Friday, June 5, 2015

Jack White's Third Man Records Opening Detroit Location

Jack White's Third Man Records Opening Detroit Location:

Jack White's Third Man Records will open a new retail and office space in the rocker's hometown of Detroit after partnering with Shinola, a local watch and high-end goods manufacturer, to purchase a building in the city's Cass Corridor neighborhood.

The new store is scheduled to open by November 27th, Black Friday, and a press release teased several surprises to mark the occasion. The building at 441 W. Canfield Street already houses Shinola's flagship store, and was bought with the help of the company's founder, Tom Kartsotis.

While White founded Third Man in Detroit in 2001, the label has operated out of its Nashville headquarters since 2009. Still, White has hoped to bring Third Man back to his hometown, and the Cass Corridor is a fitting locale: White attended high school in the area, and the White Stripes performed their first show there as well.

In a statement, White called the Corridor "the most inspiring area of Detroit for me as an artist and as a Detroiter. From the great visual artists like Gordon Newton to the music of the Gories, and the birth of the Detroit garage rock scene, the Corridor has nurtured Detroit's soul and inventiveness for decades."

The purchase of the space, and partnership with Third Man, will also be a further boon to Shinola, which has played a crucial role in revitalizing Detroit and bringing manufacturing jobs back to the city. Though it began as a watch company, Shinola has expanded its purview to include bicycles, pet supplies, leather goods, apparel, speakers, turntables and headphones.

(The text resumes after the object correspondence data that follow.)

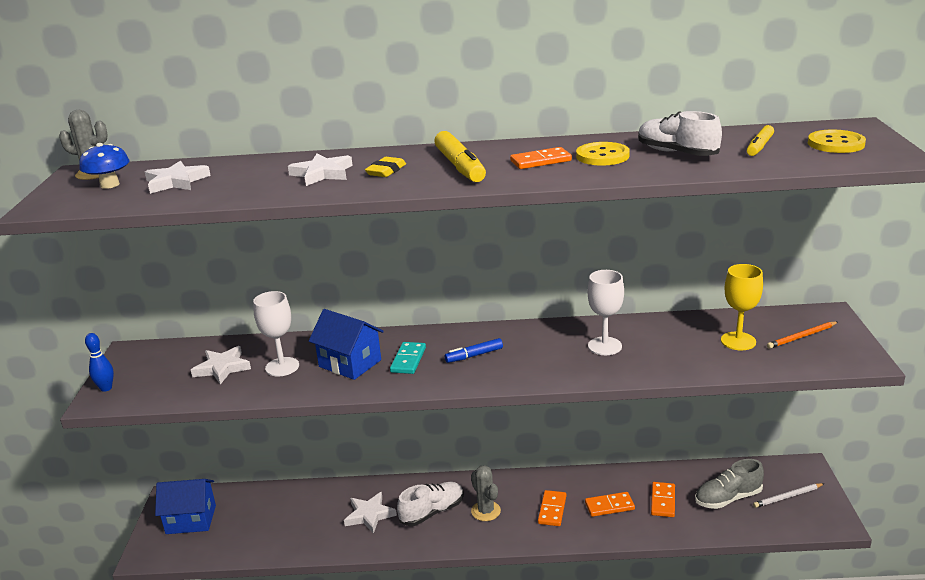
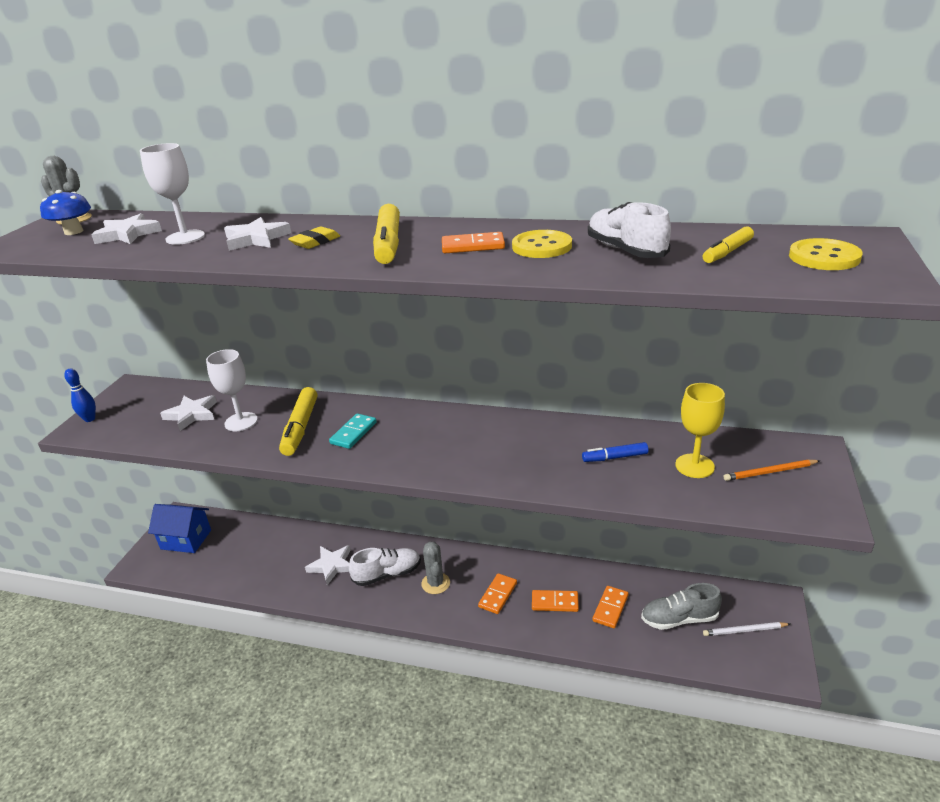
camera: 15 degrees right, 5 degrees up
(350, 363) = (300, 428): blue house -> yellow marker
(474, 355) = (416, 438): blue marker -> blue marker (615, 457)
(604, 346) = (549, 449): white goblet -> white goblet (185, 237)

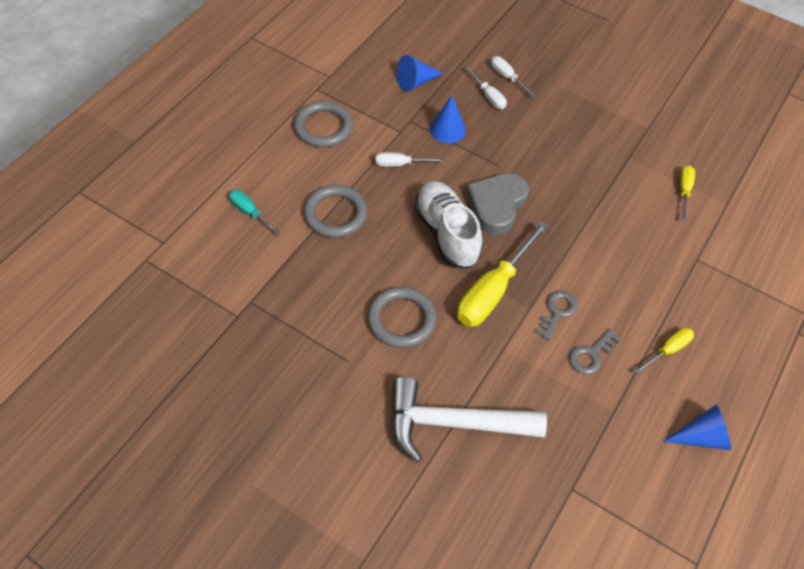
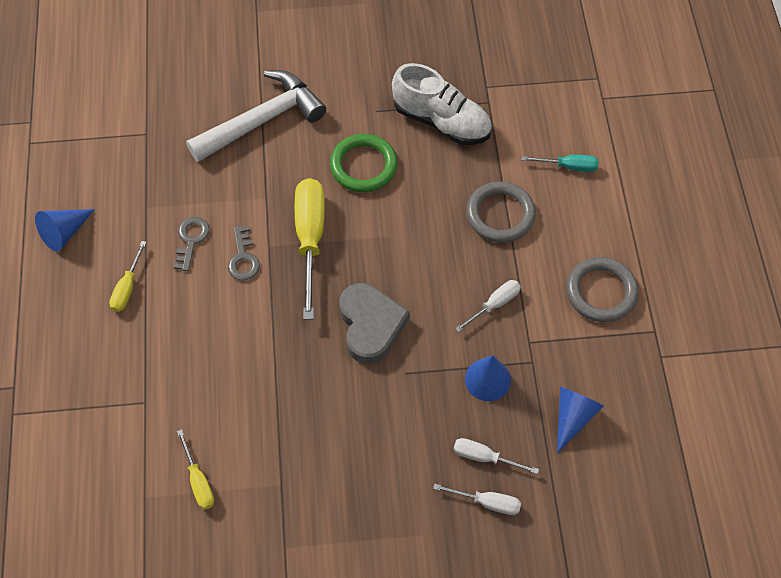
camera: 145 degrees right, 5 degrees up
(401, 319) = (363, 166): grey ring -> green ring
(446, 233) = (392, 264): white shoe -> white shoe (441, 121)

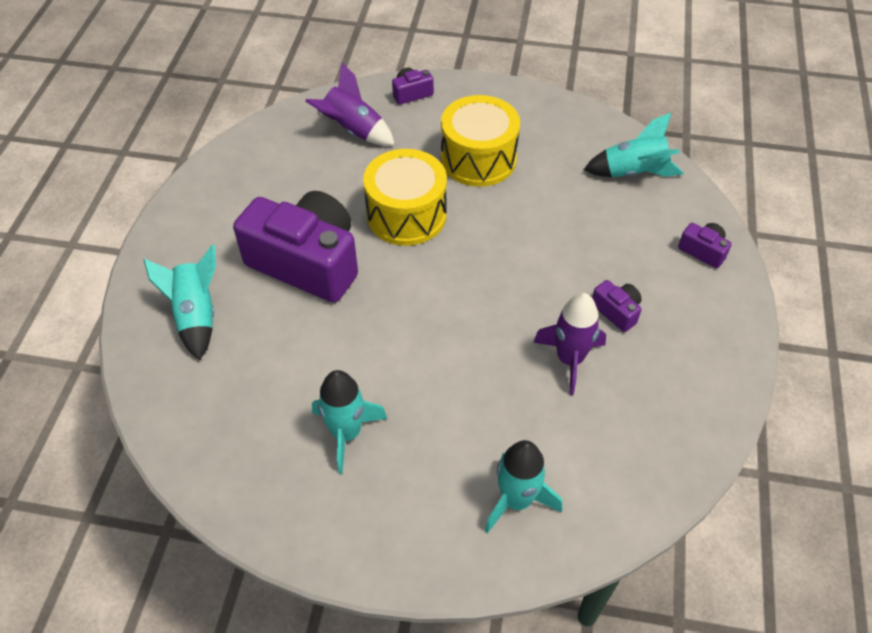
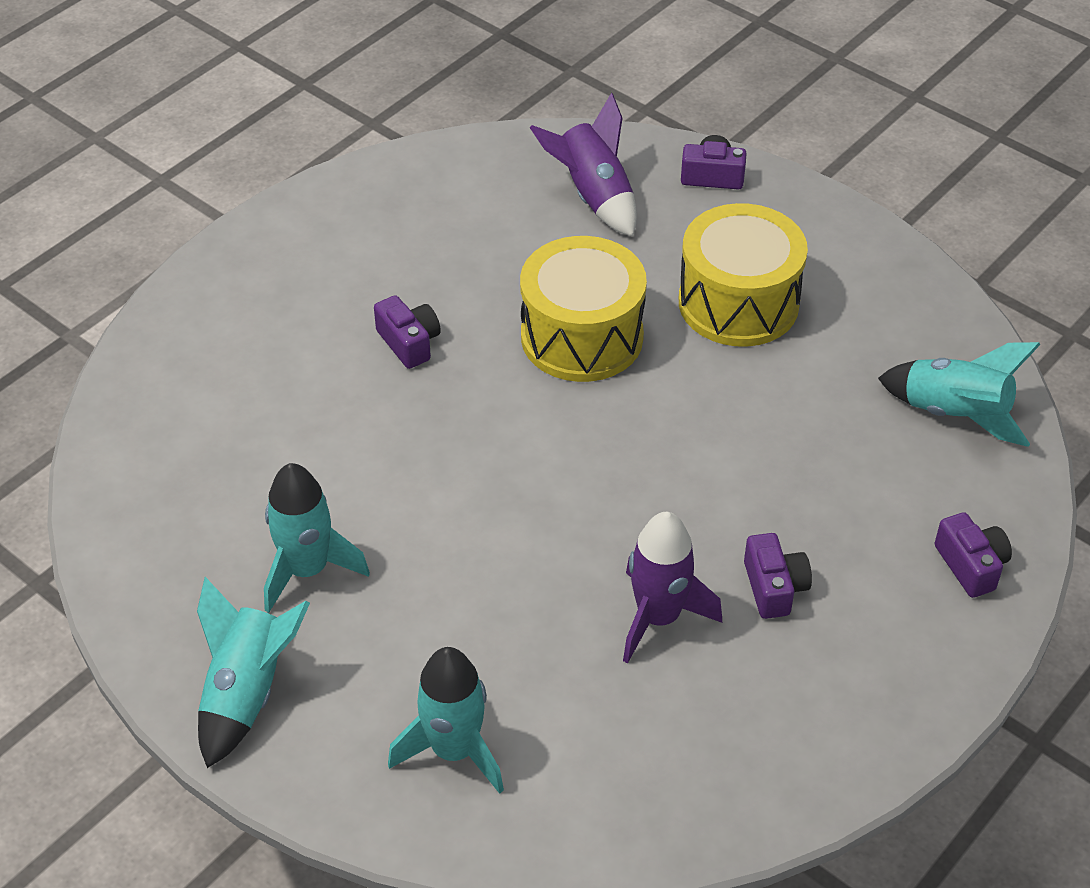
camera: 30 degrees right, 5 degrees down
(196, 315) = (231, 349): turquoise rocket -> turquoise rocket (247, 692)
(307, 262) = (409, 343): purple camera -> purple camera, size x0.41

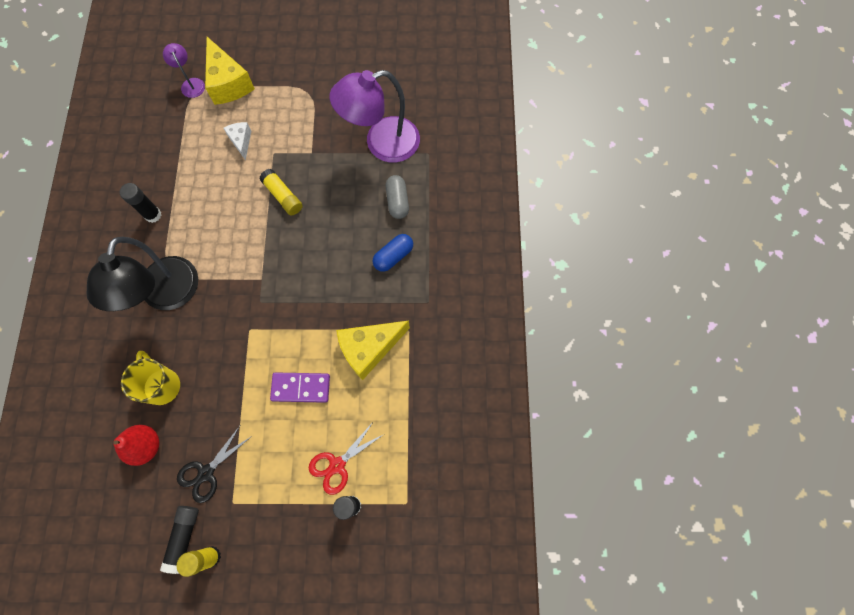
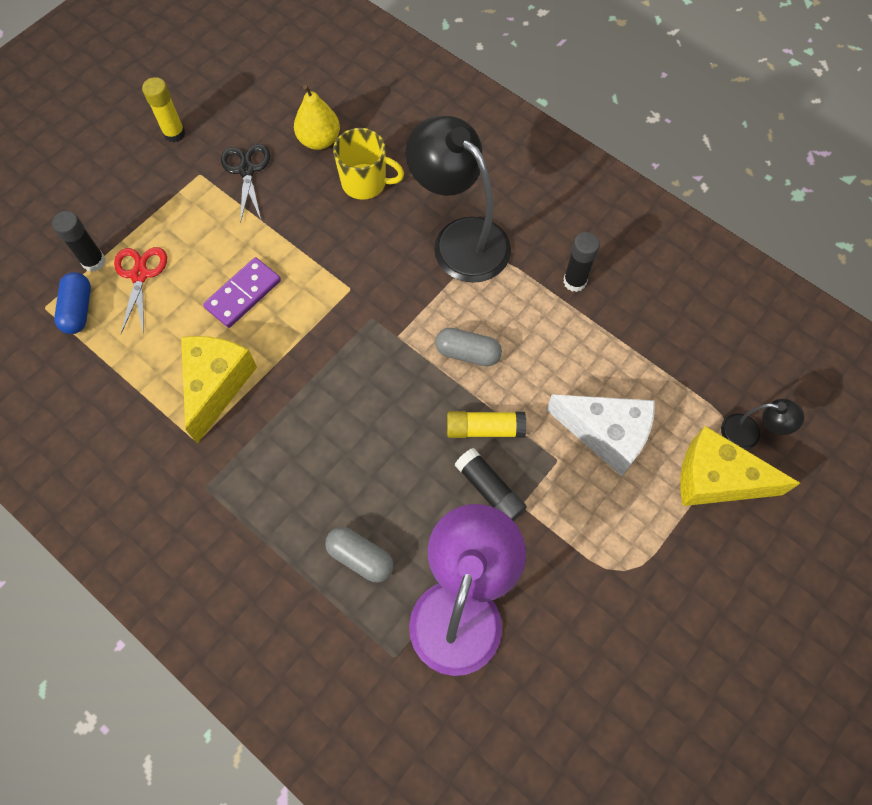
camera: 130 degrees right, 5 degrees down
(146, 446) = (319, 140): red pear -> yellow pear
(184, 537) = (210, 124): black glue stick -> black glue stick (489, 489)
(191, 84) = (749, 433): purple lamp -> black lamp
(241, 141) = (606, 434): white cheese -> white cheese, size x1.83
(243, 236) = (467, 353): none -> grey capsule
(393, 256) = (294, 494): blue capsule -> blue capsule (78, 310)

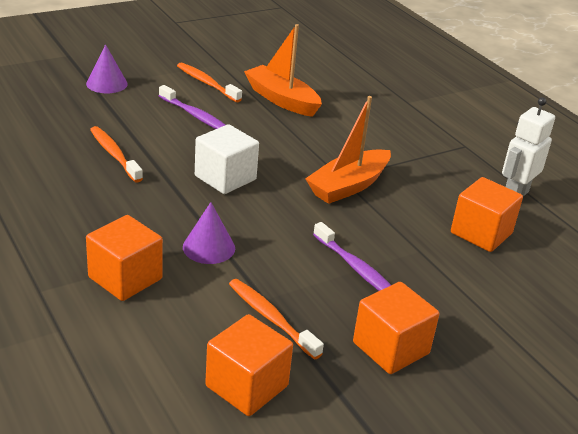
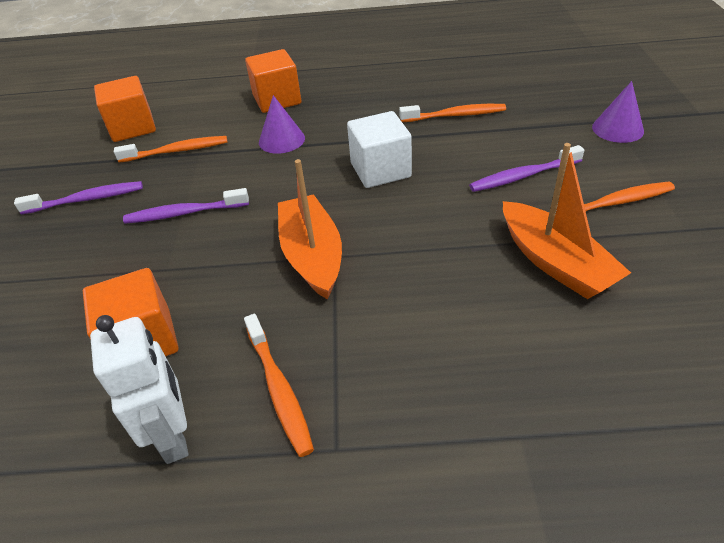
camera: 125 degrees right, 10 degrees up
(281, 100) = (555, 262): orange boat -> orange boat turned 75 degrees clockwise
(391, 348) = (86, 200): orange cube -> purple toothbrush
(455, 170) = (279, 389): none -> orange toothbrush

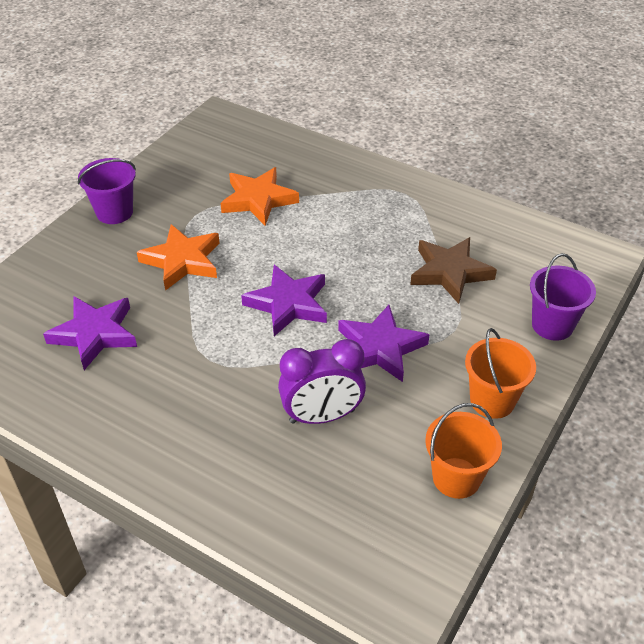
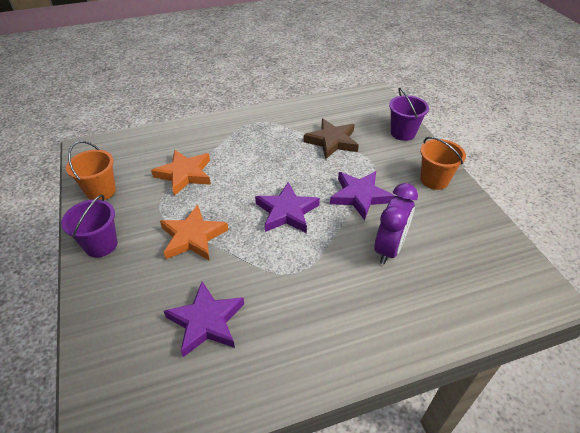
camera: 50 degrees left, 0 degrees up
(456, 478) = (476, 222): orange bucket -> orange bucket (101, 191)

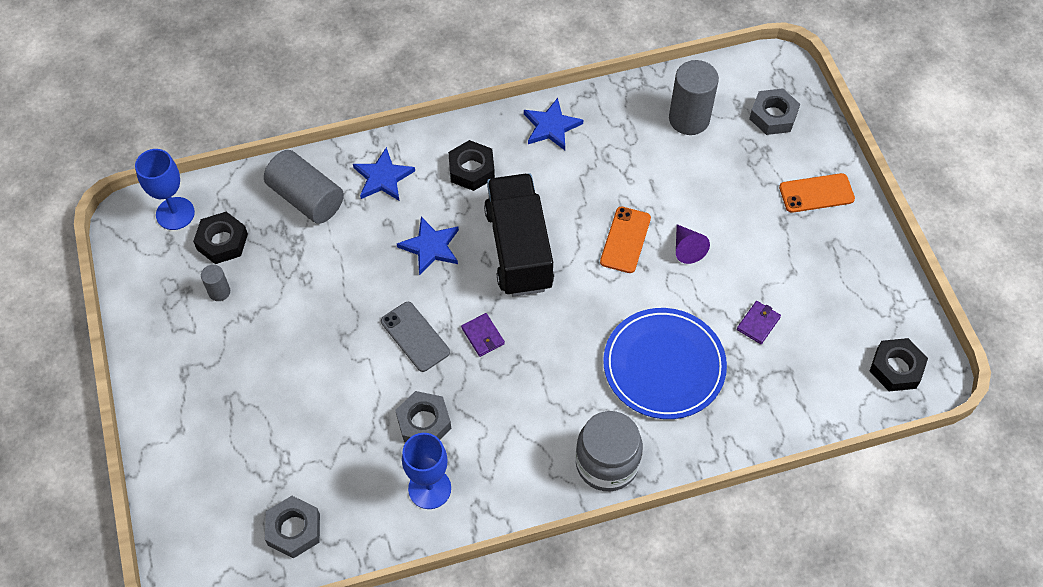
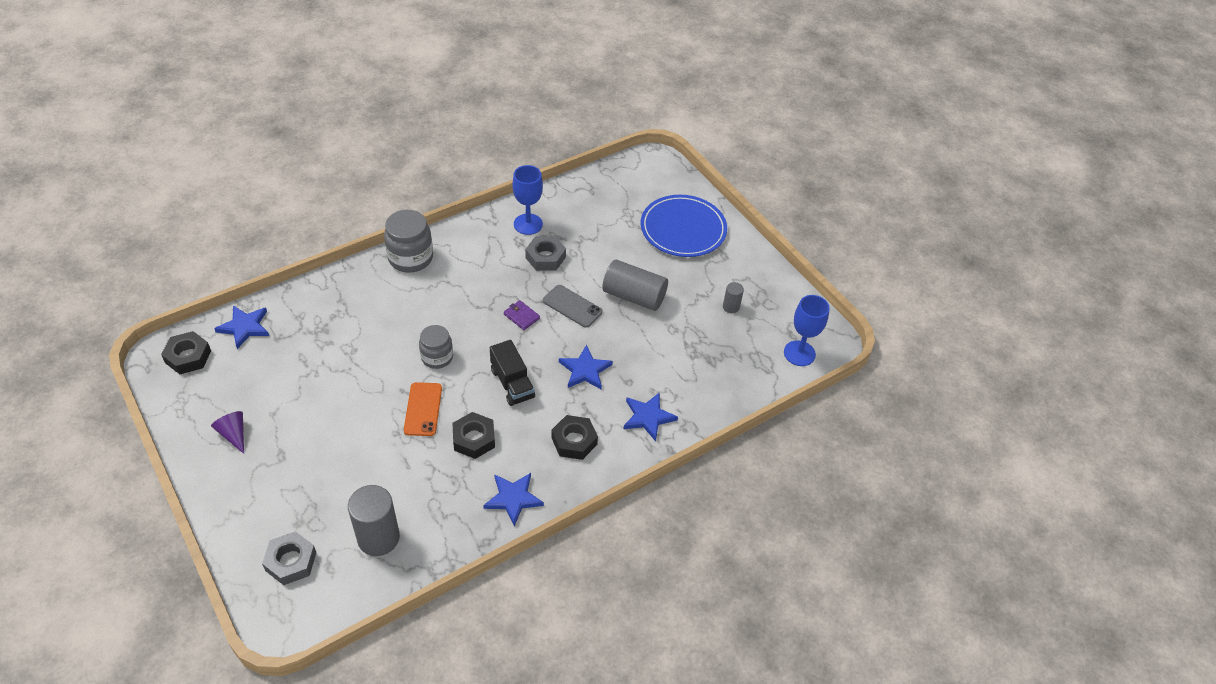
camera: 160 degrees right, 10 degrees down
(222, 242) = (750, 341): black nut -> black nut (474, 439)
(294, 529) = (605, 191): grey nut -> none
(306, 198) = (703, 387): grey cylinder -> grey cylinder (634, 296)
(519, 249) = (512, 383): black truck -> black truck, size x0.59
(598, 301) = (437, 357): none -> grey jar
(664, 366) = (377, 323): blue plate -> blue plate (683, 229)
(687, 248) = (368, 413): purple cone -> purple cone (234, 434)
(758, 323) = (303, 367): purple wallet -> none
(816, 193) = (248, 488): orange phone -> none
(830, 397) = (244, 327): none -> blue star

As for White, opening a new Third Man location will be a fitting endeavor for the musician, who recently wrapped up an extensive world tour behind his 2014 LP Lazaretto and subsequently announced an extended break from the road. With his newfound downtime, the rocker has been co-executive producing American Epic, a documentary about primitive recording devices from the 1920s and defending Tidal. The rocker and co-owner of the recently relaunched streaming service answered questions about the service in Third Man's FAQ section and in verse, with a poem he posted to the Third Man Books website.